__DOCUMENT SECTION__:
___

The Bangladesh Cricket Board (BCB) has chalked out a long-term plan to deal with the private cricket academies that have mushroomed within and outside the capital ever since Bangladesh stepped into the international cricket arena.
The country’s apex cricketing body thinks cricket academies could be a major source of age-level cricketers, the source from which they could access a school of potential and talented players for the national teams in future.
The BCB has taken up a pilot project as a first step in its comprehensive plan, under which it introduced a cricket tournament called the BCB Academy Cup 2018.
The board selected 40 cricket academies from Dhaka Metropolis on the basis of certain criteria for the tournament. It has succeeded in its initial efforts. The maiden edition of the tournament was successfully completed, wherein Cricket Coaching School (CCS), which had earlier played premier-level cricket, emerged champions. Bayara Cricket Academy (BCA) were the runners-up.
CCS and BCA were awarded Tk. 1 lakh and Tk. 50,000 respectively along with crests and the winner’s trophy. Clearly, the board, the academy and the players have got a huge boost from the tournament.

___

__STORED DATA__:
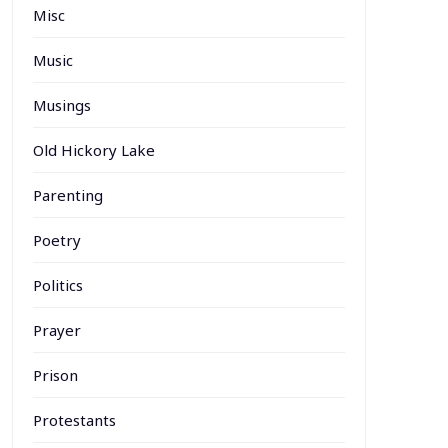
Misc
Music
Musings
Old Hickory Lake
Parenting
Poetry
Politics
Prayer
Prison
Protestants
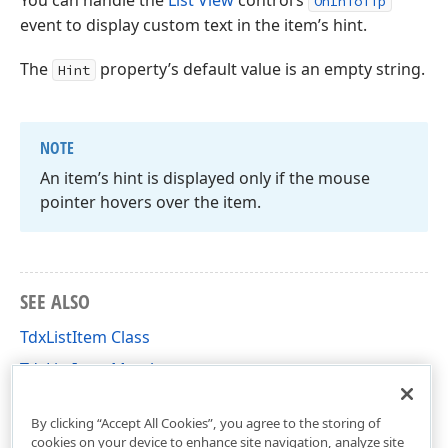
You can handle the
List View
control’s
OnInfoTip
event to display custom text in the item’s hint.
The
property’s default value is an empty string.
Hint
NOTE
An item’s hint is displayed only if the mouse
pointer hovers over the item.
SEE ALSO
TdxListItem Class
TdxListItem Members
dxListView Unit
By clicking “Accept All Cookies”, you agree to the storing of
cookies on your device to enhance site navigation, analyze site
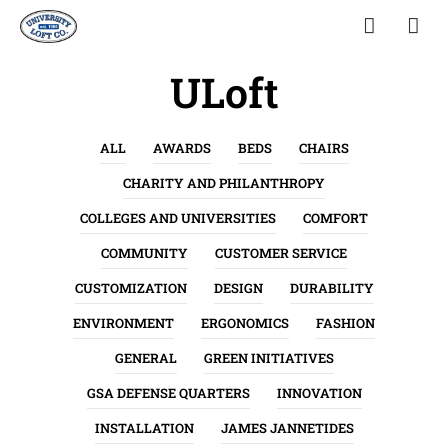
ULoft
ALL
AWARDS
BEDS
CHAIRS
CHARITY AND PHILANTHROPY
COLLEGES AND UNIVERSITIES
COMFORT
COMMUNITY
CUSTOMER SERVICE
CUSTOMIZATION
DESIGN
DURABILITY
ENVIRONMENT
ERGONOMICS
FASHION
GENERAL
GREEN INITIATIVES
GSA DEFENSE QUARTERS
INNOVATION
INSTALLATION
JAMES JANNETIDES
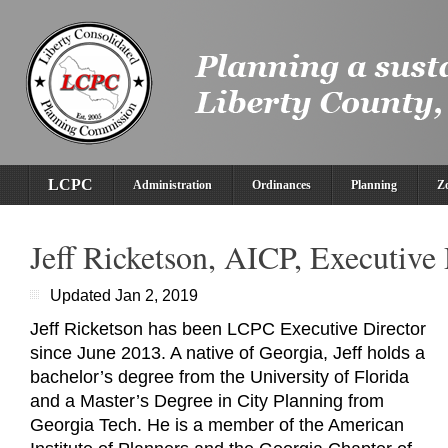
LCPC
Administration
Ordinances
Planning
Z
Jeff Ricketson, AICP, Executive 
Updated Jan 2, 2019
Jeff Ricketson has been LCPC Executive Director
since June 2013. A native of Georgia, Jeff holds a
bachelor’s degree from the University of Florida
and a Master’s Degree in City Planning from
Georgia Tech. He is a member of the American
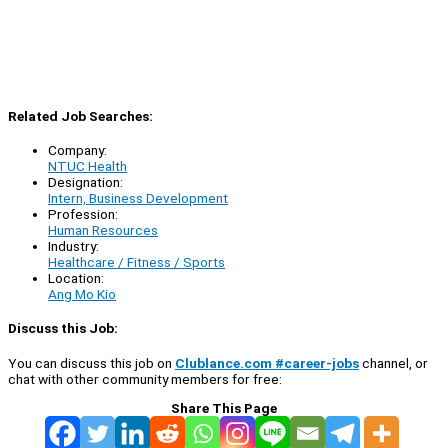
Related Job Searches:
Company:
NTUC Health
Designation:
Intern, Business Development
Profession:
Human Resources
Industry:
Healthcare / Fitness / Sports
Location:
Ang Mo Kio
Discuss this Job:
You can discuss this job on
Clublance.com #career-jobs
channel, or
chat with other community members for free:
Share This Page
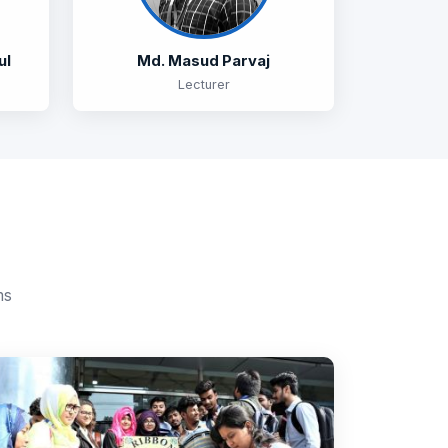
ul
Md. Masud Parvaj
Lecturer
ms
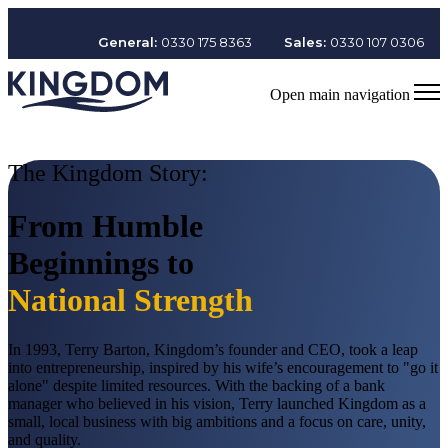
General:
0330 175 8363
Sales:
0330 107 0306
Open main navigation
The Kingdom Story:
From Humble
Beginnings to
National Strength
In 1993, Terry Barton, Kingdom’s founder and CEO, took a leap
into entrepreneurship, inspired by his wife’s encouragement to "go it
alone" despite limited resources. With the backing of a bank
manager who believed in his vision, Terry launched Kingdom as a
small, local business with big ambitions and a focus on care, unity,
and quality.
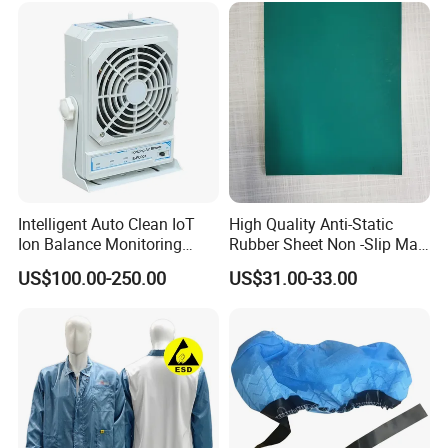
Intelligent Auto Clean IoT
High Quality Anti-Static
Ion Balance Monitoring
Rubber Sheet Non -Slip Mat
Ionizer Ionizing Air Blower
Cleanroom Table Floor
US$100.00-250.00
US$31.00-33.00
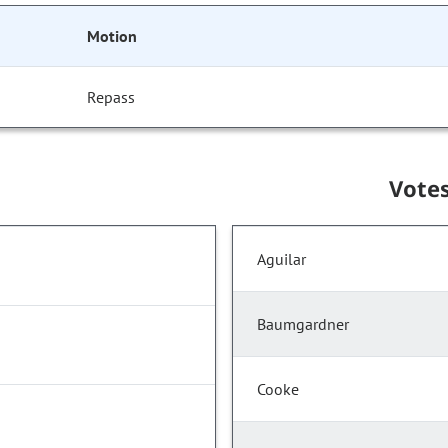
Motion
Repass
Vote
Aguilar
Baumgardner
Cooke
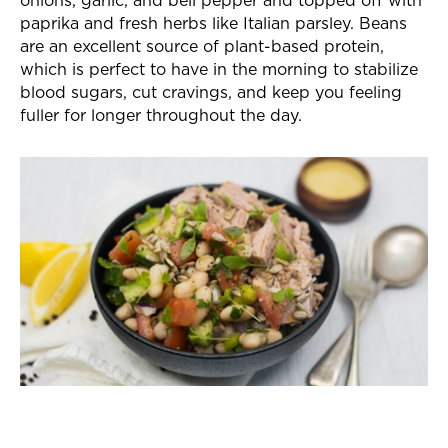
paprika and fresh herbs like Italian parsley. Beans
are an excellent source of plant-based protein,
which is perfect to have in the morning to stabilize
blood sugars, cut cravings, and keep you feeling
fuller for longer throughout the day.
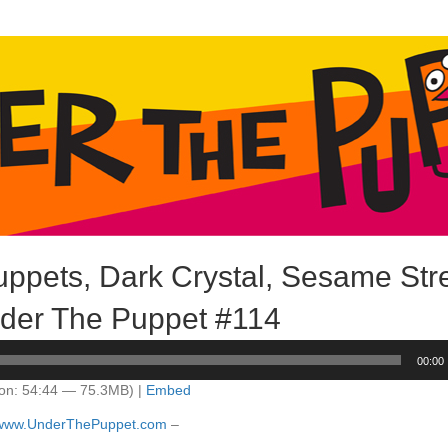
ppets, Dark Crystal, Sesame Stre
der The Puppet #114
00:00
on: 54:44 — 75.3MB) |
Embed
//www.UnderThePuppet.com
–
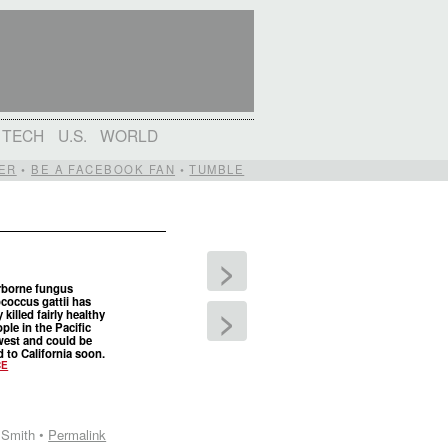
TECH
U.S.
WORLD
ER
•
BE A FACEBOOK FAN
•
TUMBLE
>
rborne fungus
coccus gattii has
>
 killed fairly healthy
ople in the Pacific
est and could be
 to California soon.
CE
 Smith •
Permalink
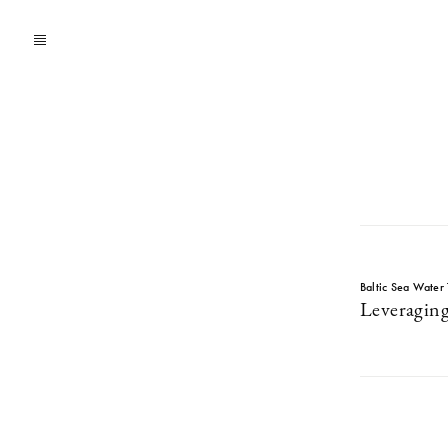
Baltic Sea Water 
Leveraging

___

__REQUIRED ACTION 1__:
Do these statements agree with the BCB Academy Cup article? Answer yes or no for each, and quote the deciding words of the article exactly.
(a) The board picked 40 cricket academies from Dhaka Metropolis for the tournament.
(b) Bayara Cricket Academy won the tournament.
(c) The runners-up received Tk. 1 lakh.
__REQUIRED ACTION 2__: Print the part of the BCB Academy Cup article starting with "The board selected" and going on through "were the runners-up.", word for word.
The records play no part in what you need to do here.

__TASK ANSWER 1__:
(a) Yes: "The board selected 40 cricket academies from Dhaka Metropolis"
(b) No: "Bayara Cricket Academy (BCA) were the runners-up."
(c) No: "CCS and BCA were awarded Tk. 1 lakh and Tk. 50,000 respectively"

__TASK ANSWER 2__:
The board selected 40 cricket academies from Dhaka Metropolis on the basis of certain criteria for the tournament. It has succeeded in its initial efforts. The maiden edition of the tournament was successfully completed, wherein Cricket Coaching School (CCS), which had earlier played premier-level cricket, emerged champions. Bayara Cricket Academy (BCA) were the runners-up.